Lucien renchérit : « Le confinement a permis de développer ce service avec une dimension supplémentaire. De New York à New Delhi, les gens se sont ouverts à des cultures différentes tout en comprenant que la maladie est la même dans les quatre coins du monde. »

Le responsable communication, également à la permanence téléphonique de l’organisme pointe une autre conséquence de la crise sanitaire, « l’isolement, la solitude et donc, la prise de conscience des excès de consommation d’alcool ». Emma raconte : « Chaque fois que je me connectais, il y avait des nouveaux. Ce n’est pas le cas habituellement. Mais au bout d’un an, on entend maintenant des gens qui s’en sont sortis uniquement grâce aux visio et aux appels. On voit qu’il y a eu une vraie force, une vraie solidarité. » Elle félicite l’organisation « carrée » malgré des conditions particulières. « Parfois, on était 20, d’autres fois, 70 mais les valeurs de respect et d’écoute sont restées dans les réunions virtuelles ».

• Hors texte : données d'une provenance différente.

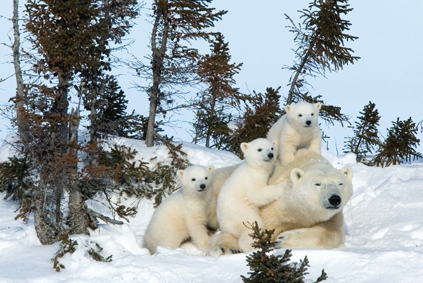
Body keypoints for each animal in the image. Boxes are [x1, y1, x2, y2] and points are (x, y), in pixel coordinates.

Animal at [210, 149, 352, 255]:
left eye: (340, 183)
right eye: (318, 183)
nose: (334, 199)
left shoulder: (332, 216)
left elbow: (332, 233)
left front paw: (282, 239)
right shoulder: (273, 207)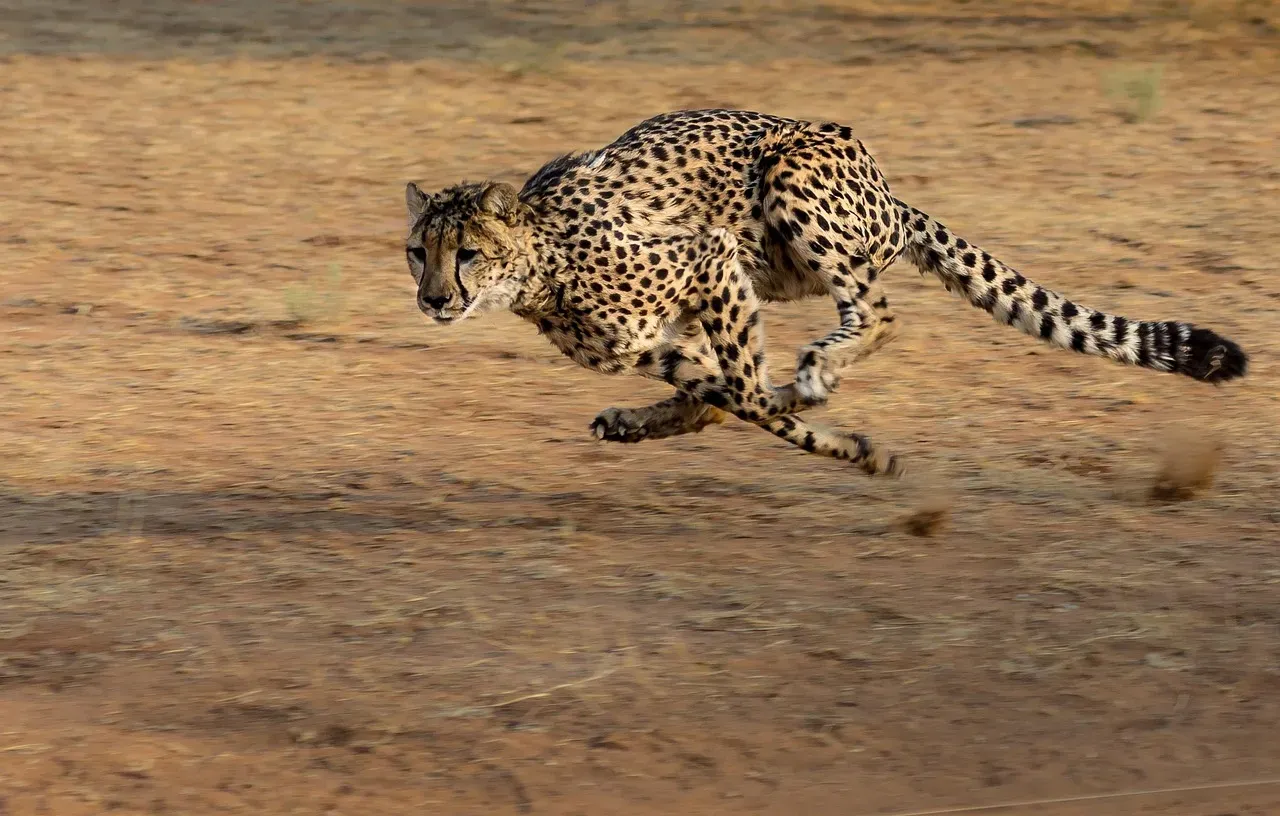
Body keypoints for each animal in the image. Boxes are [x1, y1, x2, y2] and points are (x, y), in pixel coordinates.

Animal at [403, 109, 1247, 477]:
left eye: (467, 253)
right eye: (418, 253)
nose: (434, 300)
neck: (540, 266)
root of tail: (889, 191)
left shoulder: (708, 257)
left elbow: (748, 394)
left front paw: (841, 436)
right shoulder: (657, 341)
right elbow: (726, 398)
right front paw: (846, 443)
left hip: (790, 184)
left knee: (877, 311)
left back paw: (816, 370)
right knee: (722, 393)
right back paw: (651, 419)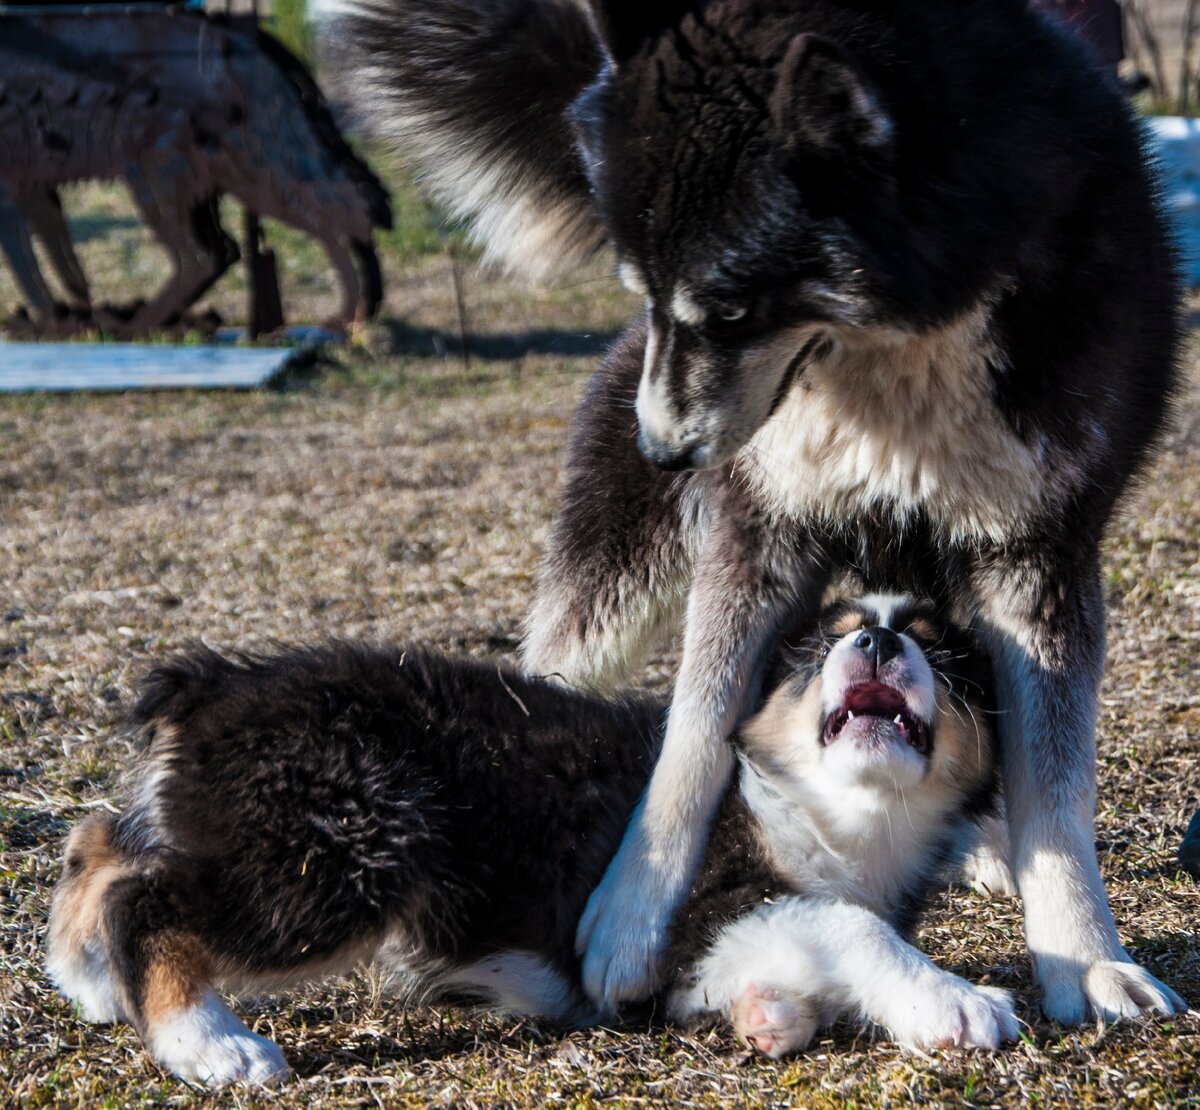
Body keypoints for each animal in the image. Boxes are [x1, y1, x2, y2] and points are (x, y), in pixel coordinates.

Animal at [46, 592, 1012, 1084]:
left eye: (938, 648)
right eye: (822, 643)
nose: (877, 638)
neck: (838, 809)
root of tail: (213, 687)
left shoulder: (690, 962)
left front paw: (771, 1018)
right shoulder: (702, 907)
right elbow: (850, 923)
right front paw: (956, 1002)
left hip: (249, 824)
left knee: (103, 842)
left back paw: (89, 977)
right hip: (349, 842)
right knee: (148, 895)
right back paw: (208, 1044)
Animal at [333, 0, 1185, 1022]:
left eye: (733, 308)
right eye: (643, 291)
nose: (660, 451)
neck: (896, 351)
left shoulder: (1038, 559)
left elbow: (1054, 791)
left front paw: (1086, 956)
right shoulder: (756, 538)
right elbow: (694, 738)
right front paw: (633, 911)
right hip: (610, 589)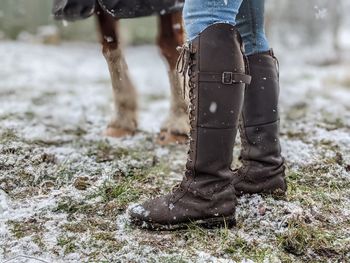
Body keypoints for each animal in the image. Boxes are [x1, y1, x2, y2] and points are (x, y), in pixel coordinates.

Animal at [52, 0, 189, 144]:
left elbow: (171, 47)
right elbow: (110, 47)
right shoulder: (103, 7)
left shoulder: (168, 5)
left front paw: (178, 125)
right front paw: (121, 122)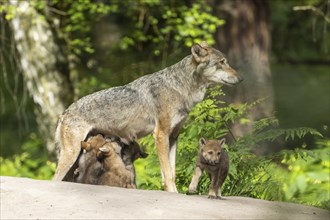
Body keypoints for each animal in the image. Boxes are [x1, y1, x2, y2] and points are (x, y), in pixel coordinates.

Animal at [52, 41, 241, 192]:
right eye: (221, 63)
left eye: (226, 62)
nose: (240, 79)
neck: (180, 87)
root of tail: (64, 112)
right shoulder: (161, 135)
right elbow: (169, 175)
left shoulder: (173, 137)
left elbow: (170, 173)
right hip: (71, 155)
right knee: (54, 179)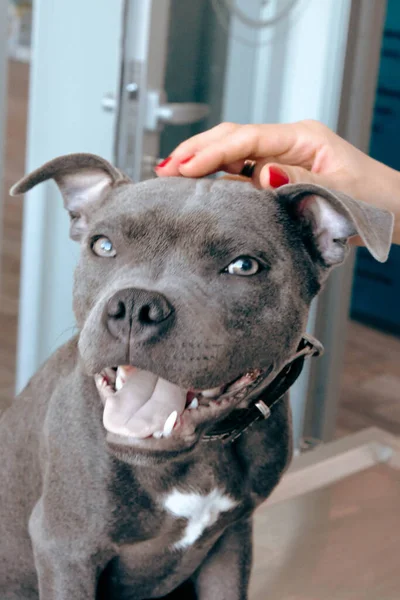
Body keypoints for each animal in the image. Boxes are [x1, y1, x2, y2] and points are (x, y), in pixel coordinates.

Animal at [0, 152, 394, 596]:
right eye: (103, 245)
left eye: (244, 266)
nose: (135, 306)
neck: (200, 453)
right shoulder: (66, 549)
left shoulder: (232, 540)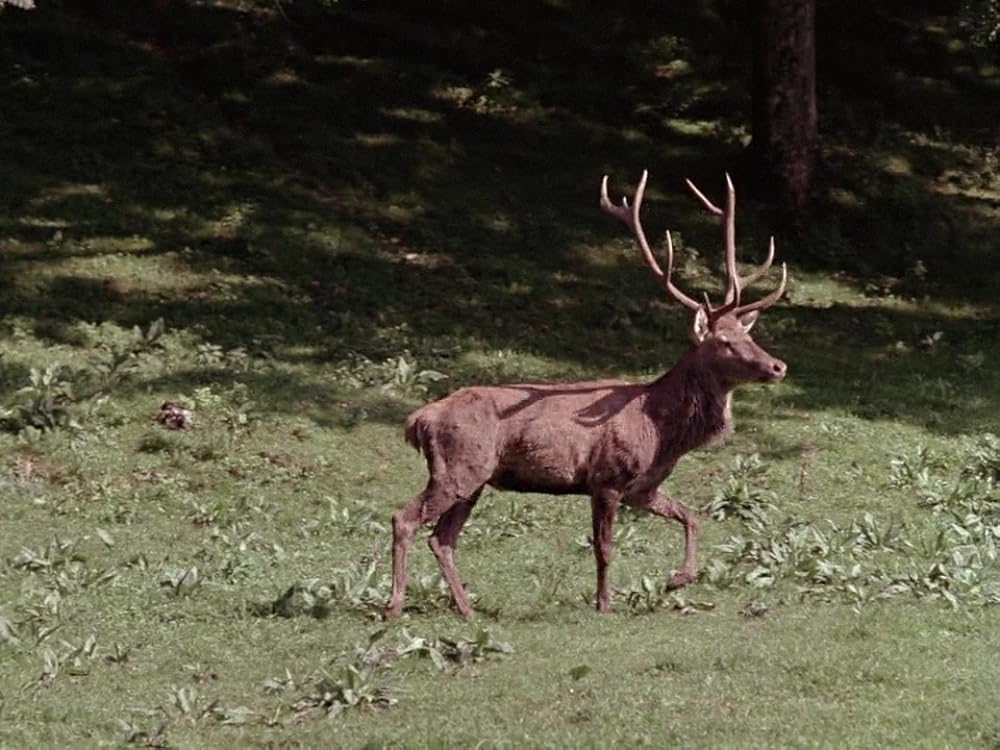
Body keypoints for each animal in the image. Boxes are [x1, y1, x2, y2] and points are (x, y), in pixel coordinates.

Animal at [382, 172, 788, 624]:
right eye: (724, 341)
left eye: (749, 335)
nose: (777, 366)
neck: (662, 430)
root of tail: (419, 420)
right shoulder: (606, 478)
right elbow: (605, 548)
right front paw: (604, 603)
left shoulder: (643, 488)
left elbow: (692, 516)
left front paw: (677, 579)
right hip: (457, 468)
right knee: (404, 519)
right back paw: (394, 605)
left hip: (473, 478)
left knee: (443, 538)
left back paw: (467, 608)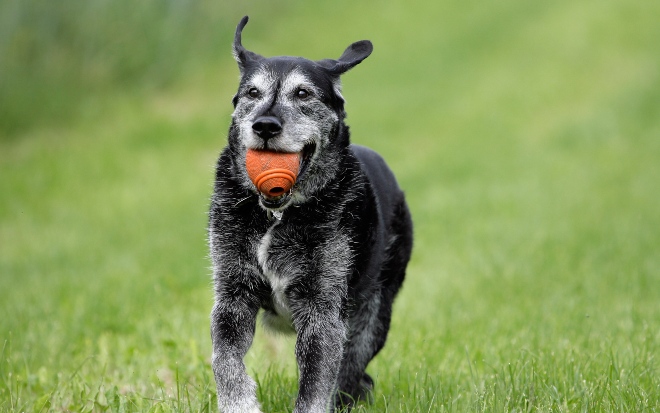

« La technologie filtre la dimension humaine »

Pour Gaëtan*, qui a participé pour la première fois à une réunion il y a onze ans, la technologie filtre la dimension « vivante et humaine que procurent les AA ». « Certaines personnes ont pu être totalement anonymes parce qu’elles se sentaient plus à l’aise en coupant leur caméra. Mais pour moi, ce qui paie vraiment dans la méthode AA, c’est le face-à-face car on voit toutes les expressions de la personne. On transmet un meilleur message. C’est donc difficile de créer un lien à travers un smartphone. »

Il estime que les zooms n’ont pas permis à « ceux qui étaient dans une maison avec leurs proches de se livrer totalement. Ils étaient forcément moins libres. Les créneaux de 7 heures à minuit ne peuvent pas compenser les réunions physiques où l’anonymat reste dans la salle ».

L’azuréen a « hâte de retrouver ces réunions en présentiel, peut-être au mois de juin ». Un sentiment partagé par Emma qui conclut que « malgré tous ces avantages, le virtuel ne remplacera jamais le réel ».

*Les prénoms ont été modifiés à leur demande.